DOCUMENT SECTION:
▼▼▼

A team of researchers from the University of Toronto, U of T-affiliated hospitals, and the National Research Council of Canada has been awarded a $17.5M grant from the Canada Foundation for Innovation and partners to build a Diagnostic Horizons Lab (DHL) in Toronto.
The project, whose leads include the Department of Chemistry’s Professor Aaron Wheeler, could help address healthcare inequalities in Canada and all over the world. Other leads on the project include Unity Health Toronto’s Dr. Claudia dos Santos, Dr. Heather Ross of the University Health Network (UHN), and NRC’s Dr. Teodor Veres.
The DHL will accelerate the development and promotion of a new generation of ‘distributed’ medical diagnostic tests designed to be deployed directly to patients — even those living in remote communities — and deliver results to them and their healthcare team more efficiently and quickly than a centralized laboratory.

▲▲▲

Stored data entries
▼▼▼

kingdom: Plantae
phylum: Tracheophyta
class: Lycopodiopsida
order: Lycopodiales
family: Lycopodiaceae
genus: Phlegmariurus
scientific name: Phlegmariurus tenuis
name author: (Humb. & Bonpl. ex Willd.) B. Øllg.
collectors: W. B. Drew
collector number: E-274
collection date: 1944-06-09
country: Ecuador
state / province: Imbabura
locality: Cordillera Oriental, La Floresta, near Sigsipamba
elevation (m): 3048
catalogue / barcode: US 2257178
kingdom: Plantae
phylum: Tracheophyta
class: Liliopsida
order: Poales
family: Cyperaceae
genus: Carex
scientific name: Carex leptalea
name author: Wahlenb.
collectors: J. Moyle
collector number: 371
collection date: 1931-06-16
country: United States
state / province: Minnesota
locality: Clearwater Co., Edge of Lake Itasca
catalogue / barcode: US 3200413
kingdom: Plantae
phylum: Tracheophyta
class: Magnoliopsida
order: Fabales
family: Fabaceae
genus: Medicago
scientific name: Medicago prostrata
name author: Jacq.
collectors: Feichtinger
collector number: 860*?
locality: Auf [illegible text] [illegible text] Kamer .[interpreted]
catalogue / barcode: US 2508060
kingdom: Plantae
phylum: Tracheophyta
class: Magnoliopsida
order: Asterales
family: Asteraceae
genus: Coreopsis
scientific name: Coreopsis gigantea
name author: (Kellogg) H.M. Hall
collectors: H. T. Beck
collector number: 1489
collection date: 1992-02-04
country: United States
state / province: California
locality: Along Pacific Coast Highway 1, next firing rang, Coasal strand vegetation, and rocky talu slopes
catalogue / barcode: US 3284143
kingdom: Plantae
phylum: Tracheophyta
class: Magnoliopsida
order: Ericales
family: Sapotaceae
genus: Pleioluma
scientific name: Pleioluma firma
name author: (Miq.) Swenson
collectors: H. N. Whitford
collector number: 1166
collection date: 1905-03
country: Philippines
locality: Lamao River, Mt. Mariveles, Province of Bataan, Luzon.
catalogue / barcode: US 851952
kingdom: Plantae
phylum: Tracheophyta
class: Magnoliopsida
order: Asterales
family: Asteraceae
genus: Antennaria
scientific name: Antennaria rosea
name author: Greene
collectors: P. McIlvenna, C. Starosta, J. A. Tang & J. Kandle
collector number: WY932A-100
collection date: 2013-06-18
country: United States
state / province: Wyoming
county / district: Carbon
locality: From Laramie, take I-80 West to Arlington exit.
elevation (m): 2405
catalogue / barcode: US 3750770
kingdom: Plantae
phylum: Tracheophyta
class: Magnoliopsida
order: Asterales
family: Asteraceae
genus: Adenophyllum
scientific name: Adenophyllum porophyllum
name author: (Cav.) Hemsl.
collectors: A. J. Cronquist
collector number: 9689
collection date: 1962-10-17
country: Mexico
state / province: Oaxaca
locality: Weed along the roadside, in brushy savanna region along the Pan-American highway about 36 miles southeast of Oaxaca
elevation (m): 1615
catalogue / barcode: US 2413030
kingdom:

▲▲▲

WORK TO COMPLETE:
Please continue the article about the Diagnostic Horizons Lab grant from the point where it stops. These rows were taken from a different source than the text.

THE ANSWER:
“The diagnostic test is a cornerstone of modern medicine, serving to identify each patient's condition and to assist in prescribing the appropriate treatment. The vast majority of diagnostic tests are run by highly trained personnel in centralized laboratories, making them less accessible — even inaccessible — to many Canadians. The DHL will help address this urgent problem,” says Wheeler.
The U of T Department of Chemistry’s Lash Miller Chemical Laboratories Building will be the primary site for the DHL. Most of the funding from the grant will be used to equip the lab with state-of-the-art instruments for the design, prototyping, and manufacture of new diagnostic tools. The site will be administered by the Centre for Research and Applications in Fluidic Technologies (CRAFT), a joint venture that unites leaders in the microfluidics and biosensor communities from academia and the NRC in solving important Canadian healthcare problems.
CRAFT’s infrastructure and expertise are mainly located at U of T’s downtown campus and the NRC’s campus in Boucherville, Quebec, but the DHL will also include satellite hospital sites at Unity Health Toronto and UHN. The hospitals’ focus will be on testing, validation, and staging in advance of clinical trials.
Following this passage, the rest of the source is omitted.